# Chart analysis data
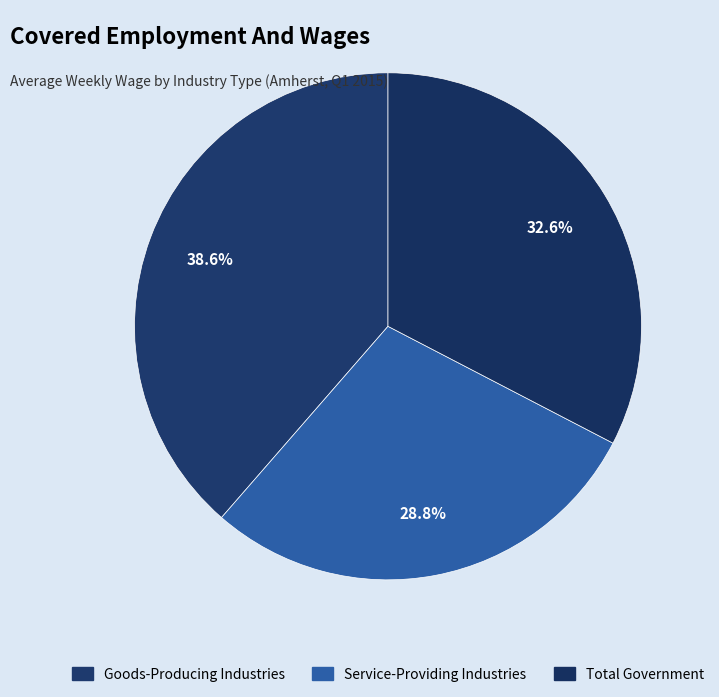

How much of the chart is everything except Service-Providing Industries?

71.2%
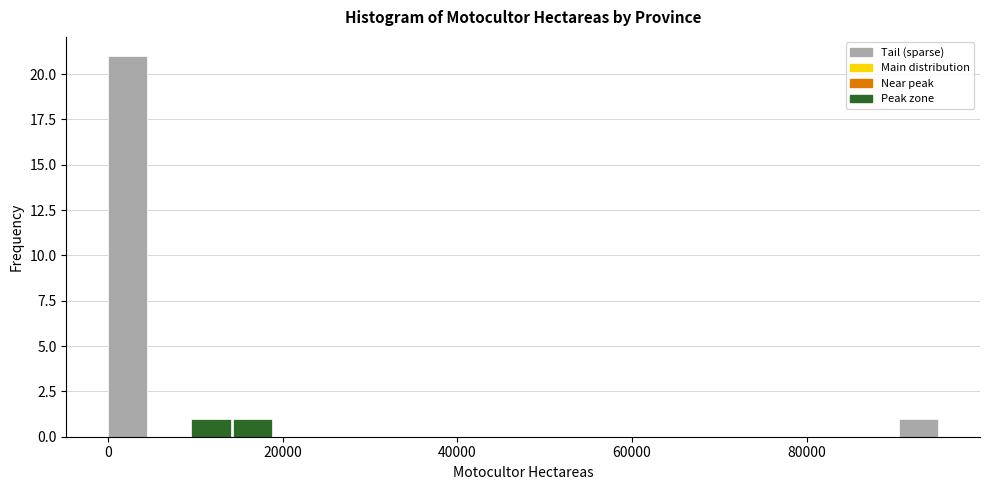

Around what value on the x-axis is the tallest bar? Give the approximate position of its centre, as read against the axis.

2000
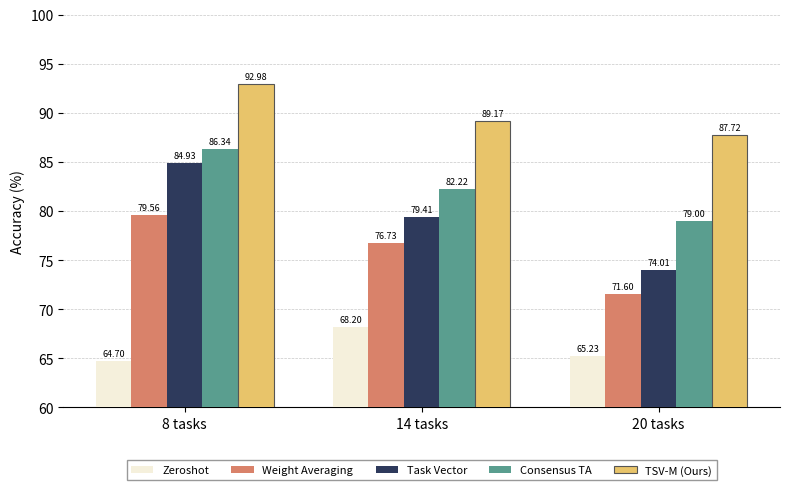

True or false: Task Vector has a value of 115.2 at 14 tasks.

False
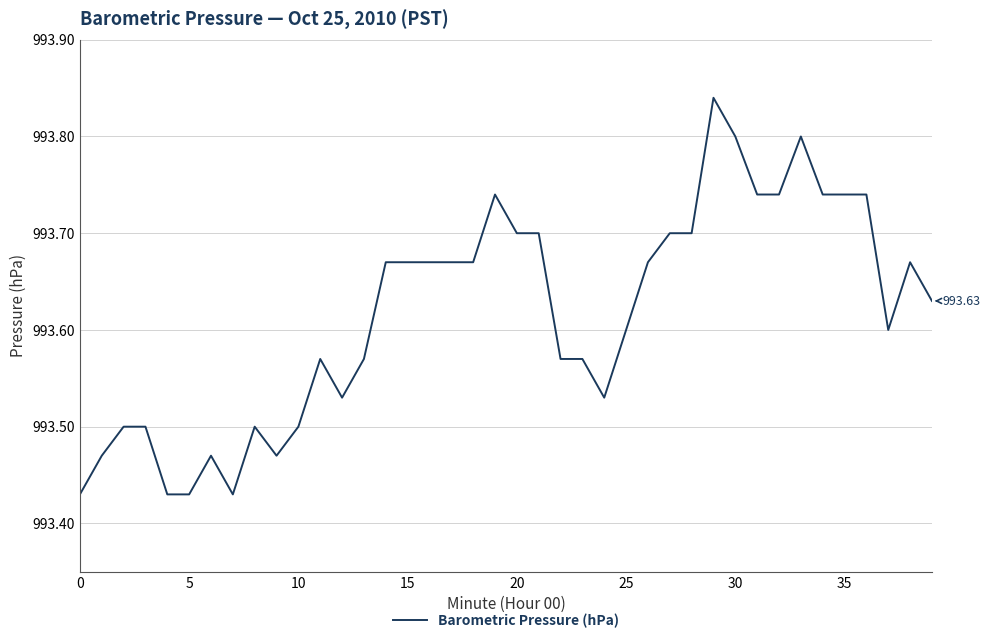

Does the chart have visible grid lines?

Yes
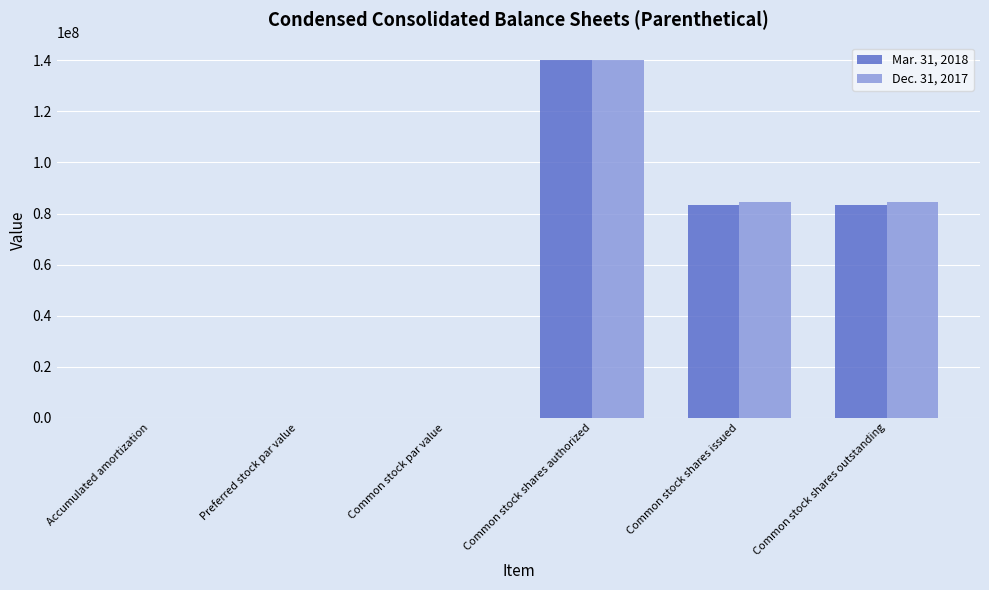

True or false: Mar. 31, 2018 has a value of 75824879.5 at Common stock shares authorized.

False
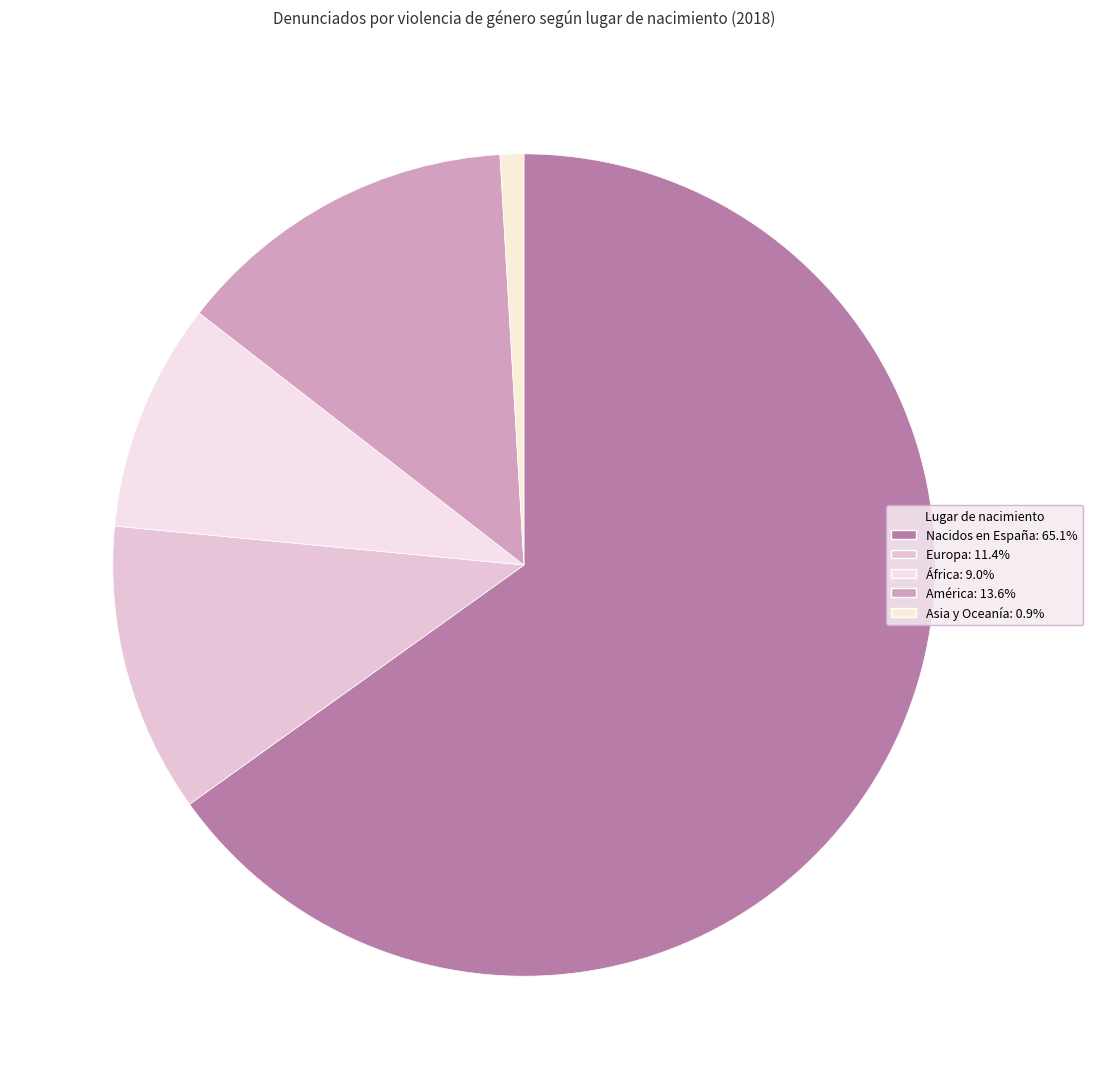

Is Nacidos en España the majority of the pie?

Yes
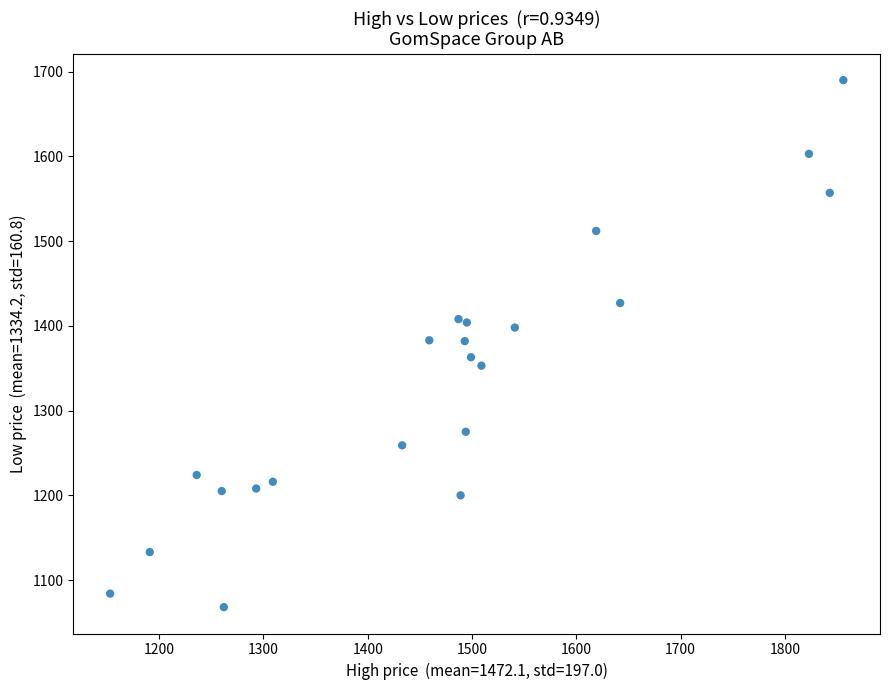

What is the range of X values (max minus min)?

703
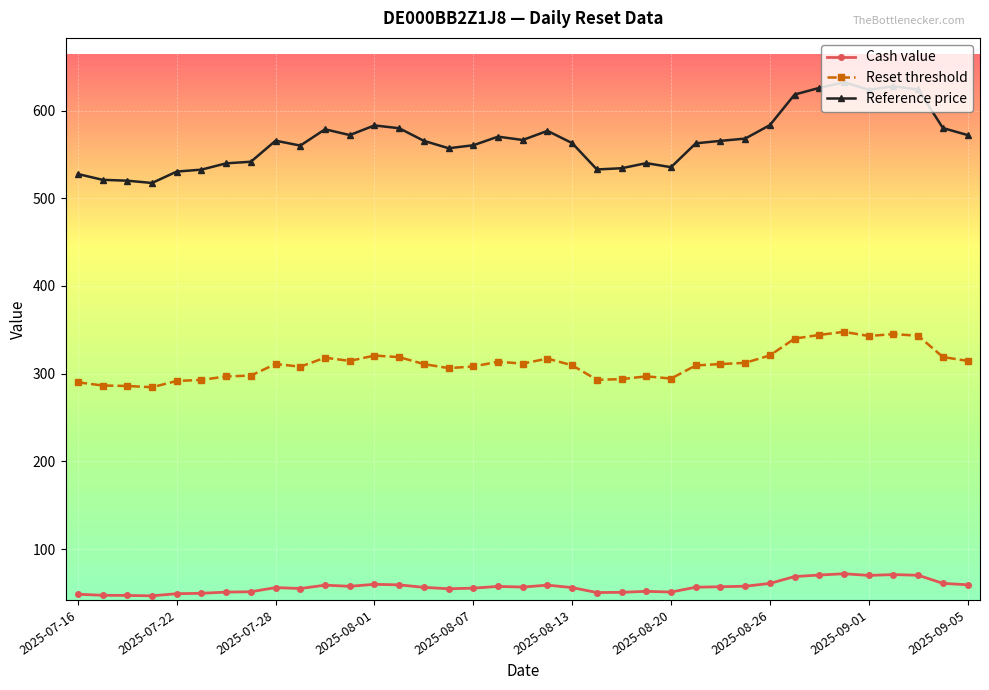

What are all the series names shown in the legend?

Cash value, Reset threshold, Reference price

# Task brief
Reproduce the material above with every occurrence of "chart" replaced by "graph", leaving everything else unchanged and omitting the pictures.

# Result for this exercise
How much of the graph is everything except Service-Providing Industries?

71.2%

Around what value on the x-axis is the tallest bar? Give the approximate position of its centre, as read against the axis.

2000

True or false: Task Vector has a value of 115.2 at 14 tasks.

False

Does the graph have visible grid lines?

Yes

True or false: Mar. 31, 2018 has a value of 75824879.5 at Common stock shares authorized.

False

Is Nacidos en España the majority of the pie?

Yes

What is the range of X values (max minus min)?

703

What are all the series names shown in the legend?

Cash value, Reset threshold, Reference price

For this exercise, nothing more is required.